The Bear Strike uses a draw specific module to adjust draw length. Fairly easy to do but you have to have the right module. The cable stop just moves along the cam and does no need to be swapped. If the bow fits you great but this is not a sliding module system and the modules may be difficult to find. Just keep this in mind. Otherwise the bows are pretty decent. The string and cable should be replaced with a quality aftermarket set if that has not been done by the current owner.
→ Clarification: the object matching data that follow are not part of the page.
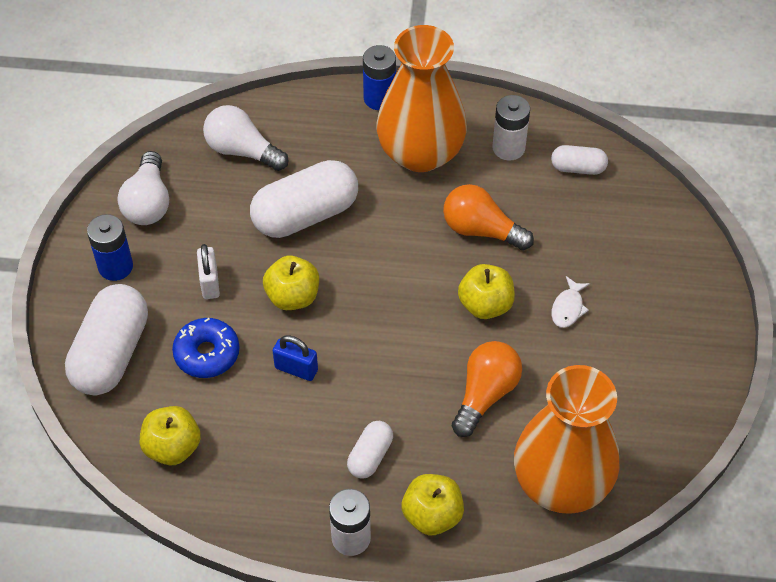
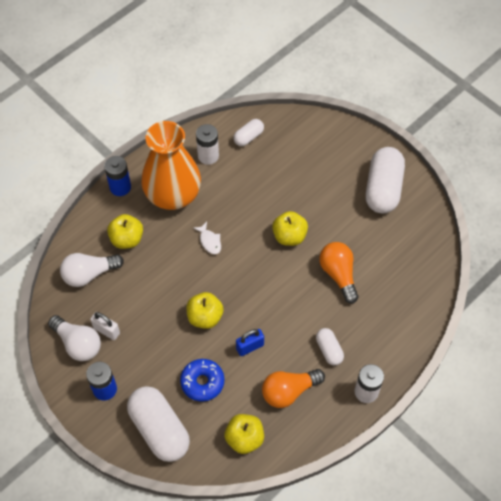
camera: 50 degrees left, 5 degrees up
(210, 283) = (159, 350): white padlock -> white padlock (106, 330)
(305, 214) = (160, 274): white capsule -> white capsule (383, 189)
(432, 515) = (384, 347): yellow apple -> yellow apple (127, 239)
(481, 230) = (245, 205): orange light bulb -> orange light bulb (289, 391)
(561, 482) = (412, 279): orange vase -> none
(568, 308) = (323, 203): white fish -> white fish (209, 241)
Set up properly they do shoot.


----------



## limige (Sep 2, 2005)




----------



## limige (Sep 2, 2005)

This says no modules needed


----------



## 454casull (Jan 6, 2005)

Try to verify this, that cam looks identical to my son's lights out and it needed mods. I also did a search and the photos online led me to replying the way I did. A quick call to Bear should resolve any concerns so if I am wrong then I learned something.


----------



## 454casull (Jan 6, 2005)

Did another quick search, rotating mod, their higher end bows did use the mod system. Make sure the cable stop moves with the rotating mod to maintain a proper back wall. Actually it doesn't move with the mod, you manually have to change the setting....


----------



## limige (Sep 2, 2005)

Thanks, I'm supposed to go check it out on sunday. I'll shoot it beside my current bow and decide if it's worth it or not 

I just wanted to be sure there wasn't any suprises. I know the newer bears are pretty awesome, this one looks like it's made the same way so we'll see. Curious to check out the cam


----------



## 454casull (Jan 6, 2005)

Pay attention to the limb tips where the axles reside. That is where trouble will start if it is going to happen. Take some cotton balls with you and run them around the limb looking for chips or splinters.


----------



## limige (Sep 2, 2005)

Well I picked it up yesterday, dropped it off today at shooters in TC for a new string and peep.

Really isn't much different than my martin. It's 3" short axle to axle but pretty much the same brace hieght and similar speeds.

The bear has a slimmer handle too and overall just feels better in my hand but I could take either and not feel bad.


----------



## limige (Sep 2, 2005)

Forgot the pic


----------